**DOCUMENT EXCERPT**
..............................
Long-term vs. Short-term


One of the big challenges facing any organization is the balancing act between long-term and short-term goals.  This isn’t even a QA specific problem either, as it happens in every facet of business, and even your personal life.  As humans, we all want the right-now, and seem to be unable to consistently look ahead at our long-term goals and objectives…unfortunately, since these two are usually at odds, we end up choosing one over the other.  Fortunately there are a few things you can keep in mind that should help keep the balance in check.

1. Does it holds its value?

The very first question that you should ask yourself about either type of goal, is whether it will hold its value over its lifespan.  If you are trying to implement a long-term goal or plan, you should absolutely make sure that by the time you get to full implementation it will still be worth the cost of getting there.  If it is not, you might be better off looking at something that can be implemented quicker, while you work out a better long term strategy.  Conversely, if you go the short-term route, will you be able to continue using the short-term deliverable until the next piece comes into play?

2. What is its lifespan?

This is very similar to #1, but focused more on the length of time that you reasonably expect to be able to make use to the deliverable.  If you implement a short-term plan, will that plan be viable for a long enough period of time so as to justify implementing it?  If you go the long-term way, are you going to end up with something that will not need to be changed anytime soon?

3. How complex will it be to implement?
..............................
**TASKS**
a. Summarize the piece on long-term versus short-term goals in two sentences.
b. Pick up the piece on long-term versus short-term goals after its final heading and keep writing.
..............................
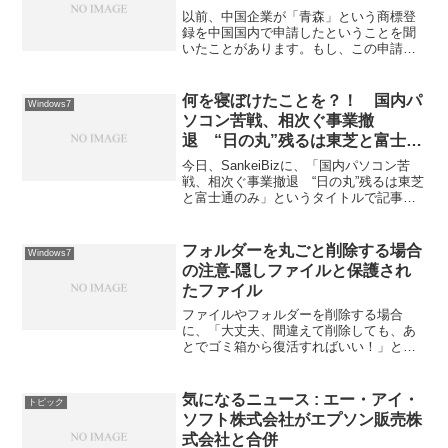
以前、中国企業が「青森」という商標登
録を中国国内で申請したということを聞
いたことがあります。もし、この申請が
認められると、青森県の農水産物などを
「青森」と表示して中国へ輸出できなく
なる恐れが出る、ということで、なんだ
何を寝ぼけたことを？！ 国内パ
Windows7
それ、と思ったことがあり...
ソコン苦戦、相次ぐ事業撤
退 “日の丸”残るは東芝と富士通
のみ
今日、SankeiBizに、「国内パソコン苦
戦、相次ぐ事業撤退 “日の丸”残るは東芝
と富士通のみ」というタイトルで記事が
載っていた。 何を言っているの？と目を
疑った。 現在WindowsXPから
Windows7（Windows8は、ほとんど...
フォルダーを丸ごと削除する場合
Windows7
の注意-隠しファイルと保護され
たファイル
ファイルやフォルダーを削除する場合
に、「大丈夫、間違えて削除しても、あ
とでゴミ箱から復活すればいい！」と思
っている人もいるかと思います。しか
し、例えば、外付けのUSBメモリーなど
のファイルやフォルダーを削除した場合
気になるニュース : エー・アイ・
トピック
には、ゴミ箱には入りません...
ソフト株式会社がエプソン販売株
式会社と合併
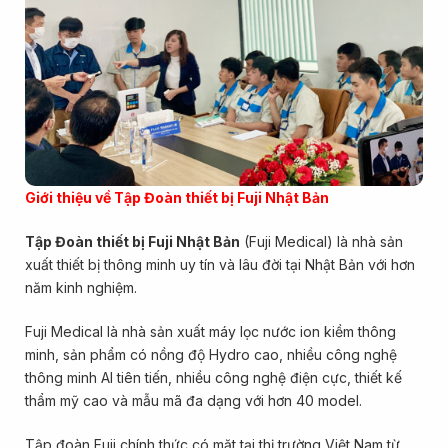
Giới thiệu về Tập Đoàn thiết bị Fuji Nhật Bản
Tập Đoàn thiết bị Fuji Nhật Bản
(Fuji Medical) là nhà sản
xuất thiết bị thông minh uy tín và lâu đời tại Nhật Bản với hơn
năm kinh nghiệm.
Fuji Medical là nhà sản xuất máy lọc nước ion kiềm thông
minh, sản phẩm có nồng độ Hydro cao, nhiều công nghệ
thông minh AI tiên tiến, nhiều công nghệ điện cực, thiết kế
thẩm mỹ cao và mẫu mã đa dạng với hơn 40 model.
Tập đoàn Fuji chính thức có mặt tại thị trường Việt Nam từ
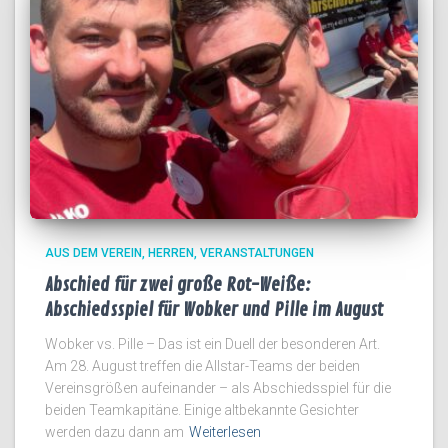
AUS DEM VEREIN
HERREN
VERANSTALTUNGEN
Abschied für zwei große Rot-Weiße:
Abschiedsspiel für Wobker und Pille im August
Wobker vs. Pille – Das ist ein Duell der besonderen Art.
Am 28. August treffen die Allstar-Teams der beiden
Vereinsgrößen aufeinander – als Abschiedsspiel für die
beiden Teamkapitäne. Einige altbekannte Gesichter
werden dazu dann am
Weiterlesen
..............................
**WRITTEN ANSWERS**
a. Organizations, and people in their personal lives, struggle to balance long-term and short-term goals, which usually conflict, so one tends to get chosen over the other. To keep the balance in check, the piece suggests asking whether a goal will hold its value over its lifespan and how long its deliverable can reasonably be used.

b.
So you have an idea of what makes the most sense, so you should probably figure out how to implement it.  This part can drastically alter the plan you have come up with if you don’t do your due diligence first.  Just because something can be put into place “right now” doesn’t mean it will be easy to implement.  If you settle on a plan that will be very difficult to implement and maintain, you might have been better off going with a much more simplistic approach, even if it means a short-term solution, and then taking the remainder of the time and revisiting your plan for a longer-term solution.

4. What is the ROI?

This is an easy one to figure out, but very few people look at things in terms of ROI.  Just because your short-term solution got you going right now, it doesn’t mean that it was worth it.  What if you have to change it in a few weeks, or a few months.  Was it worth even that small amount of effort?  The same goes for long-term goals as well.  At the end of the day, how long will it take you to get your investment out of it?  If it took you a full year to implement, but it will take two years to see any benefit from it, was it worth it?  Depending on the timelines you are dealing with, it very well might be.  You just need to be prepared if that is not the case.

5. Can you pivot if necessary?

So you decided to go the long-term route, and it is taking way too long to implement due to [insert reason here].  Can you easily pivot in another direction?  Are you too locked into a particular focus or direction to change at this point?  You should always have a backup plan, and know when that backup plan is no longer viable (at which case you make a new fallback option).  You should also be fully prepared to walk away from a plan if it isn’t working out like you had planned.  This may be hard to do, especially if you have invested a lot of time up to that point in getting it going, but you have to be realistic about it, and do what is best going forward.


 

Following these basic ideas have worked out well for me to this point, and have helped me make decisions between building something grand, or going smaller, and piecing it together.  What you will often find is that you should look at your short-term goals as stepping points to a much larger plan.  That way you can always start small, and then build up to the grand crescendo.  The important part is making sure that big crescendo is actually going to make sense at the end, and is not just a bunch of noise.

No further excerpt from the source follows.